## PROBLEM TO WORK ON
Pictures excluded, return the lines below from the first through the line holding "Table 3: Clinical, laboratory, and".

## GIVEN MATERIAL
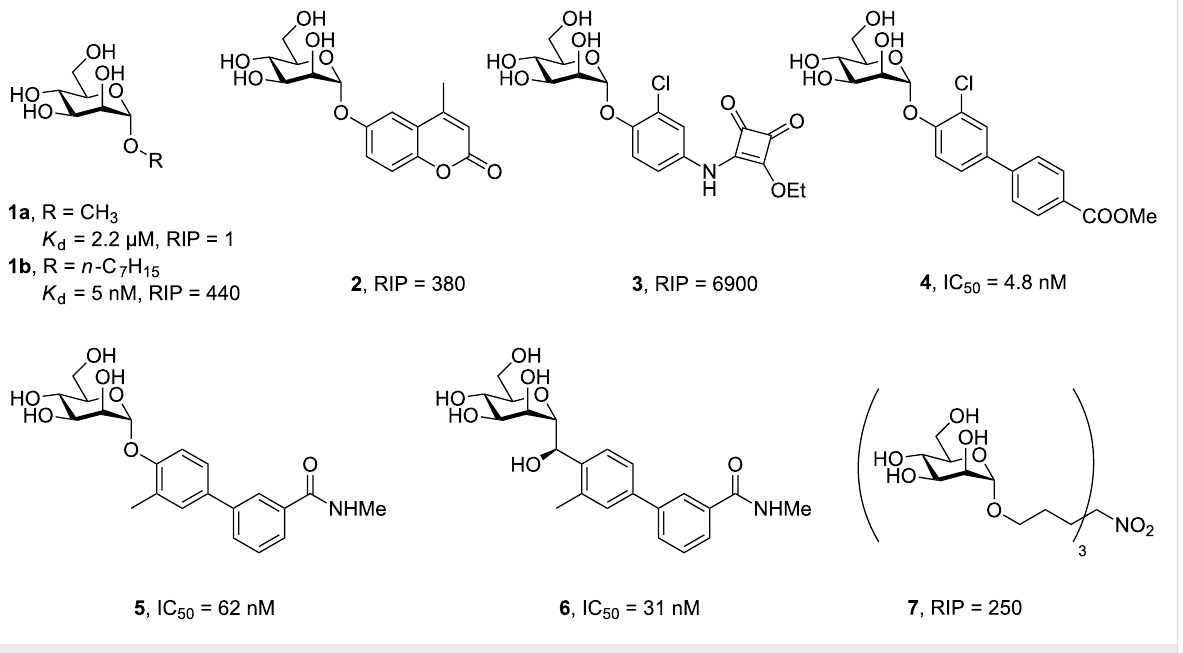
company Fimbrion (St Louis, MO) in collaboration with Glaxo-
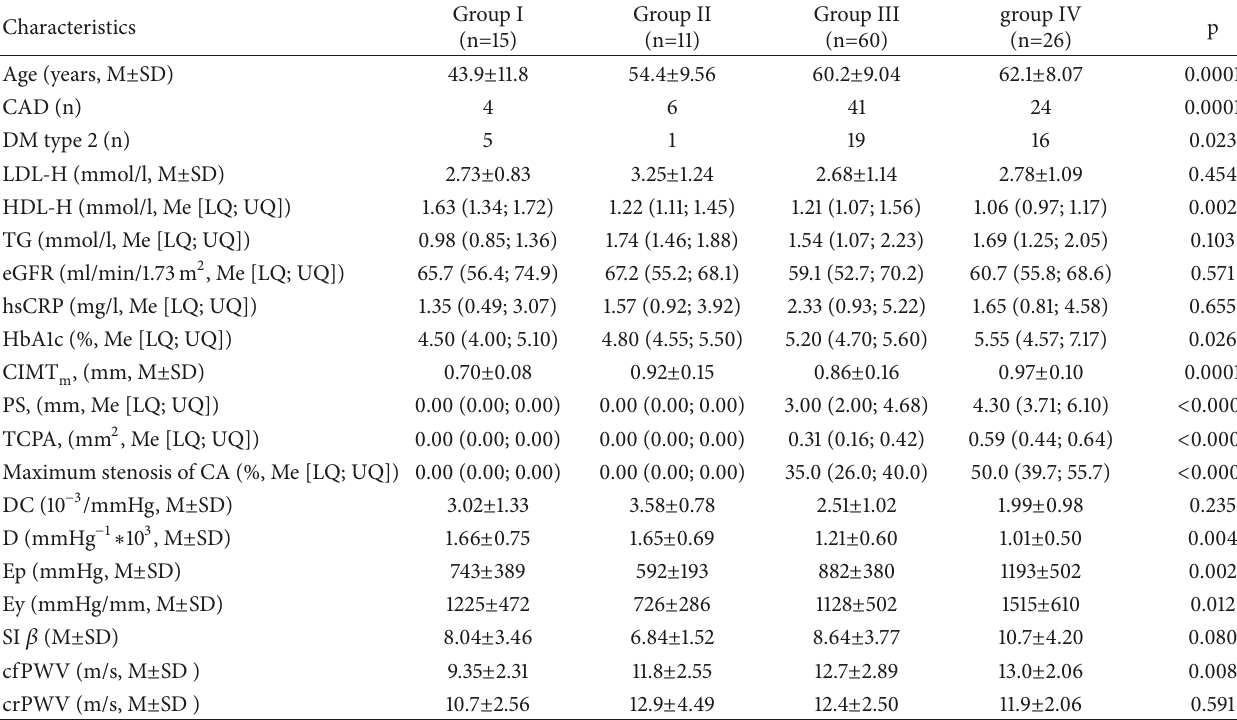
Table 3: Clinical, laboratory, and instrumental characteristics of patients in four groups.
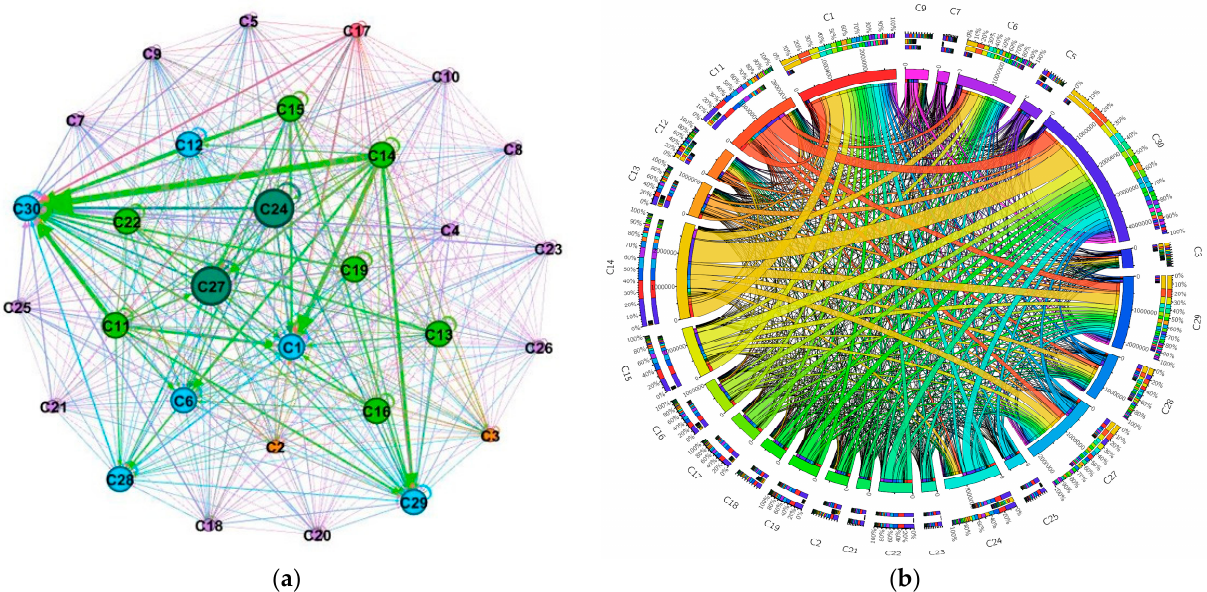
Figure 8. Graph of Embodied carbon emissions flows between industry sectors in Heilongjiang. ( a )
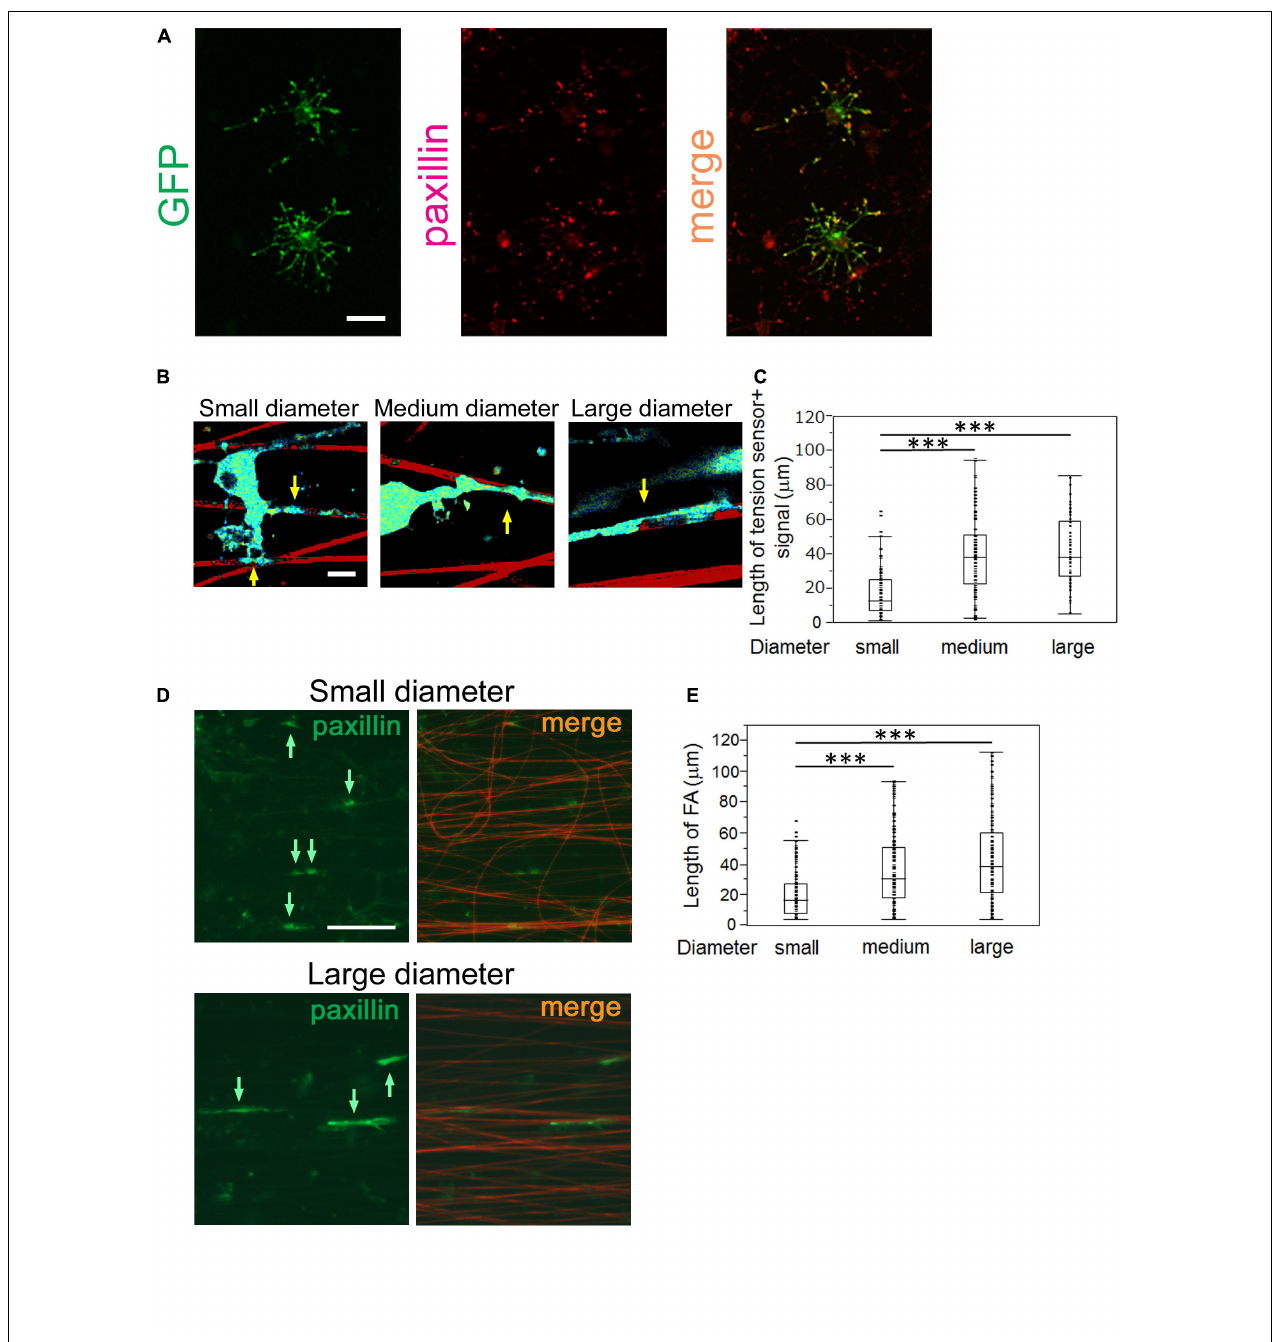
FIGURE 4 | OLs form longer FAs on larger diameter fibers and shorter FAs on smaller diameter fibers. (A) Double immunofluorescence of GFP + tension sensor (green) and paxillin (red), a typical FA marker, is shown. The GFP + tension sensor was co-localized with paxillin at the tip of OL processes. Scale bar, 20 µ m. (B) A representative length image of the tension sensor + signals on small, medium and large- diameter fibers. The longer signals were observed on larger diameter fibers. Sulforhodamine (red) shows polystyrene nanofibers. Arrows indicate the tension sensor + signals on nanofibers. Scale bar, 10 µ m. (C) The length of the tension sensor + signals was quantified in each fiber group. OLs formed shorter tension sensor + signals on small-diameter fibers (0.55–0.9 µ m), compared with those produced on medium (1.5–1.7 µ m) and large-diameter (2.5–4.0 µ m) fibers ( ∗∗∗ P < 0.001 by one-way ANOVA with a Tukey’s post hoc test; n = 81 areas analyzed per condition, from five independently prepared cultures established on different days). (D) Immunofluorescence of paxillin (an FA marker, green) is shown. Sulforhodamine (red) shows polystyrene nanofibers. The paxillin + FAs were observed on nanofibers with small or large diameters. Arrows indicate paxillin + FAs on nanofibers. Scale bar, 100 µ m. (E) The size of paxillin + FAs on each fiber group was quantified. The shorter FAs were formed on small-diameter fibers (0.55–0.9 µ m), whereas longer FAs were produced on medium (1.5–1.7 µ m) and large-diameter fibers (2.5–4.0 µ m) ( ∗∗∗ P < 0.001 by one-way ANOVA with a Tukey’s post hoc test; n = 96 FAs analyzed per condition, from three independently prepared cultures established on different days).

## ANSWER TO THE PROBLEM
company Fimbrion (St Louis, MO) in collaboration with Glaxo-
Table 3: Clinical, laboratory, and instrumental characteristics of patients in four groups.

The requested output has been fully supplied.